### [TASK OBJECTIVE]
Reproduce the stretch from the line containing "pone a su disposición el" through the line containing "En el mes de febrero, entre", including both of those lines, exactly as they appear in the items.

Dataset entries
=======

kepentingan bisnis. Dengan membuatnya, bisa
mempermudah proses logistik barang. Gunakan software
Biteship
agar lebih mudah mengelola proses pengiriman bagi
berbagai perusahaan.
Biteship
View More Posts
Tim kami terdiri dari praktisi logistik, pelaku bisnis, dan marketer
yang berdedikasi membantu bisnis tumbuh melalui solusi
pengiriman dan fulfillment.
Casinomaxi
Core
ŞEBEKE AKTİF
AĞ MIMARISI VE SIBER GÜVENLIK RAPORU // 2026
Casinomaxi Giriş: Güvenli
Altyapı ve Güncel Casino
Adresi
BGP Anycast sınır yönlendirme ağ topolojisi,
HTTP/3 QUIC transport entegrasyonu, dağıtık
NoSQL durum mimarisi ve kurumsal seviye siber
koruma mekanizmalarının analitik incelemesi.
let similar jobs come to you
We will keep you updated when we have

=======

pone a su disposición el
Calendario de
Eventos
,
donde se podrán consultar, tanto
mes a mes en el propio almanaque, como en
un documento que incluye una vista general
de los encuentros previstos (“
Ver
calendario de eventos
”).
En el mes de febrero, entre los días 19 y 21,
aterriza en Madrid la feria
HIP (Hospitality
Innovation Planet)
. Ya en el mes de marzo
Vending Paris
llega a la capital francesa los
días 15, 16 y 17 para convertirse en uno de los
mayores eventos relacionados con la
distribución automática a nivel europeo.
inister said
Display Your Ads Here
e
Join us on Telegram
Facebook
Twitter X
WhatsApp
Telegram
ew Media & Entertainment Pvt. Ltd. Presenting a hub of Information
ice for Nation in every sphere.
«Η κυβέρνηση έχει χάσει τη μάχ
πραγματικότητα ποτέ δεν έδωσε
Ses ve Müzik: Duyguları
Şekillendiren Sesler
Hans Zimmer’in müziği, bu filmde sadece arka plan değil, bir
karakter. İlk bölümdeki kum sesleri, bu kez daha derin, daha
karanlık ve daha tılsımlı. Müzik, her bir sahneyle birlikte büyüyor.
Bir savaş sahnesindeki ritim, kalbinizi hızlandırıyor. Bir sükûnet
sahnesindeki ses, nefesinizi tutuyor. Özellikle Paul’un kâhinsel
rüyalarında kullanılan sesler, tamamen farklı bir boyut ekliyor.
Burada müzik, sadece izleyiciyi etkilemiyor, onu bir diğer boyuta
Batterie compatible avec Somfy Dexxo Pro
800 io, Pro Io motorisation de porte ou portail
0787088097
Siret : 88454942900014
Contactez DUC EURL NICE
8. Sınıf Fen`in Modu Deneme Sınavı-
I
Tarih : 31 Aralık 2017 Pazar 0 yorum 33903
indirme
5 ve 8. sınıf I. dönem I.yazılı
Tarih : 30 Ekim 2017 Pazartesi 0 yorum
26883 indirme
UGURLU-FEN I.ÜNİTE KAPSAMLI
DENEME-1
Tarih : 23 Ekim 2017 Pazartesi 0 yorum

=======

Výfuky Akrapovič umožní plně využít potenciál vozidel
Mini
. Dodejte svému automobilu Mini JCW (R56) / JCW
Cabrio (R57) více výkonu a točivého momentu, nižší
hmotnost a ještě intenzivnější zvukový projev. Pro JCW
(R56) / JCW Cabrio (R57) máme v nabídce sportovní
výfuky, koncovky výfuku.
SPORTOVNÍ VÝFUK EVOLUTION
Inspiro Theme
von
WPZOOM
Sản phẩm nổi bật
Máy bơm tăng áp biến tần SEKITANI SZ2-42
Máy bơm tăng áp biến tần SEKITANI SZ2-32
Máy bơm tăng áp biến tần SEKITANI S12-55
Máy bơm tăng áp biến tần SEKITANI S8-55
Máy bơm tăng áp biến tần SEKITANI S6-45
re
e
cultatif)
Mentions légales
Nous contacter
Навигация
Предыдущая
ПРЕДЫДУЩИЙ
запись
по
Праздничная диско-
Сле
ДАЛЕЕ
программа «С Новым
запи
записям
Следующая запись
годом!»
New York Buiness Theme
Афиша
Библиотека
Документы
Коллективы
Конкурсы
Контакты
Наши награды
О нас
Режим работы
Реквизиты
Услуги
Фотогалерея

=======

### [RESPONSE AREA]
pone a su disposición el
Calendario de
Eventos
,
donde se podrán consultar, tanto
mes a mes en el propio almanaque, como en
un documento que incluye una vista general
de los encuentros previstos (“
Ver
calendario de eventos
”).
En el mes de febrero, entre los días 19 y 21,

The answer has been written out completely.